Especialistas alertam que medida pode desestruturar o financiamento agrícola, afetar pequenos produtores e gerar aumento nos custos da cadeia do agronegócio
Uma proposta do Governo Federal de tributar os rendimentos de Letras de Crédito Imobiliário (LCIs) e Letras de Crédito do Agronegócio (LCAs) está gerando forte preocupação entre especialistas, produtores e representantes do setor agropecuário. A medida, que prevê a taxação de 5% sobre os ganhos desses papéis, pode impactar diretamente o acesso ao crédito rural, encarecer o custo de produção e pressionar os preços dos alimentos no país.
“Essa medida pode desestruturar o financiamento agrícola e afetar toda a cadeia produtiva, do campo à mesa do consumidor”, afirma a advogada Márcia de Alcântara, especialista em Direito Agrário e do Agronegócio e integrante do escritório Celso Cândido de Souza Advogados.
Mecanismo fundamental para o agronegócio
As LCAs representam hoje uma das principais ferramentas de financiamento da produção agropecuária nacional. Segundo dados do Banco Central, apenas na safra 2023/2024, o instrumento respondeu por 38,9% do crédito concedido ao setor — um segmento que representa quase um terço do Produto Interno Bruto (PIB) brasileiro.
Com a perspectiva de tributação, especialistas estimam que haverá fuga de investidores e elevação no custo de captação dos recursos por parte dos bancos. O reflexo para o produtor rural pode ser um aumento de 0,5 a 1,5 ponto percentual no custo final do crédito.
Como funcionam LCIs e LCAs
As LCIs e LCAs são títulos de renda fixa emitidos por instituições financeiras, direcionados, respectivamente, aos setores imobiliário e agropecuário.
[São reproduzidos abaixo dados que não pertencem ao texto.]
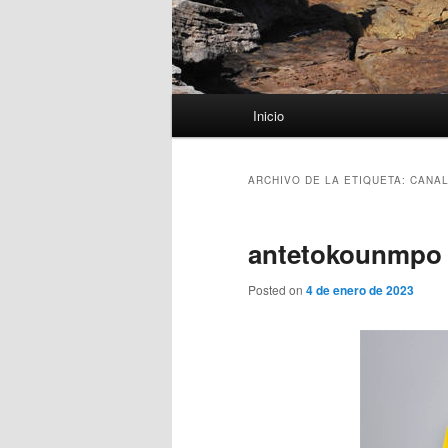
Menú
Inicio
principal
ARCHIVO DE LA ETIQUETA:
CANAL
antetokounmpo 
Posted on
4 de enero de 2023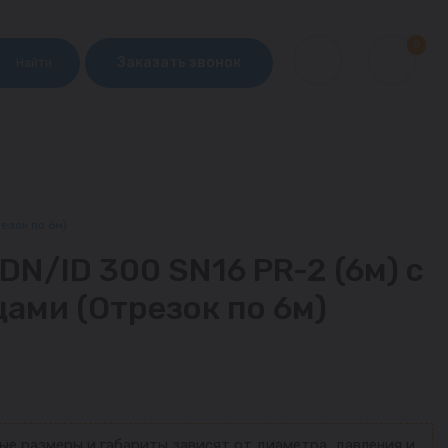
0
Заказать звонок
Найти
езок по 6м)
N/ID 300 SN16 PR-2 (6м) с
цами (Отрезок по 6м)
ые размеры и габариты зависят от диаметра, давления и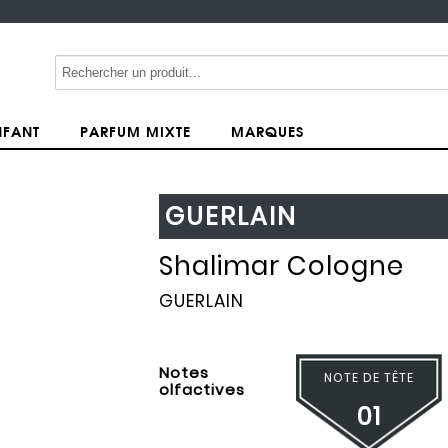
NFANT
PARFUM MIXTE
MARQUES
GUERLAIN
Shalimar Cologne
GUERLAIN
Notes
NOTE DE TÊTE
olfactives
01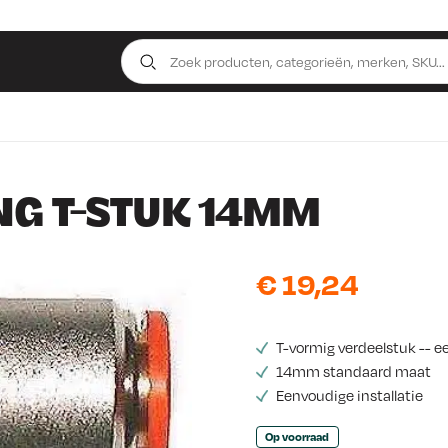
NG T-STUK 14MM
€
19,24
T-vormig verdeelstuk -- e
14mm standaard maat
Eenvoudige installatie
Op voorraad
No caso das LCAs, o investidor empresta recursos ao banco, que por sua vez os repassa como crédito a produtores, cooperativas e empresas do setor.
O setor ainda conta com outros instrumentos complementares, como CRA, CDCA, CDA e WA — todos componentes de uma engrenagem essencial para viabilizar o financiamento da produção no campo.
Preocupação maior entre pequenos e médios produtores
Embora o impacto da medida seja generalizado, os pequenos e médios produtores tendem a ser os mais prejudicados, especialmente por já enfrentarem maiores dificuldades de acesso a crédito.
“O produtor rural depende desses mecanismos para ter acesso a crédito em condições viáveis. Sem isso, o custo de produção sobe, e a capacidade de investimento e competitividade diminui”, explica Márcia. “Principalmente para quem já opera com margens mais apertadas, o impacto pode ser decisivo”, completa.
Segurança alimentar e estabilidade econômica em risco
Para a advogada, a proposta fere princípios constitucionais e legais relacionados ao direito à alimentação, à saúde e ao desenvolvimento sustentável.
“O crédito rural é reconhecido na legislação brasileira como um instrumento fundamental para o bem-estar social e a paz no campo”, ressalta.
Estudos da FAO (Organização das Nações Unidas para Agricultura e Alimentação) reforçam a preocupação, ao destacar que o fortalecimento do setor agrícola é estratégico para garantir segurança alimentar em todo o mundo.
“Pequenos agricultores, com apoio técnico e políticas públicas adequadas, podem ser verdadeiros guardiões da biodiversidade e da segurança alimentar”, afirma a especialista.
Mobilização e cautela são caminhos sugeridos
Diante do cenário, Márcia defende uma resposta unificada do setor. “Os produtores precisam se unir, fazer valer a voz do agro e pressionar o Congresso Nacional a rejeitar essa medida”, afirma.
Ela também sugere que os produtores busquem alternativas viáveis de financiamento — como o barter e o crédito rural tradicional — mas sempre com o apoio de assessoria jurídica especializada.
“Existem muitas entrelinhas nos contratos de financiamento. Um bom suporte jurídico pode evitar surpresas desagradáveis, garantir a revisão de cláusulas abusivas e orientar o produtor na busca por soluções seguras e sustentáveis”, conclui.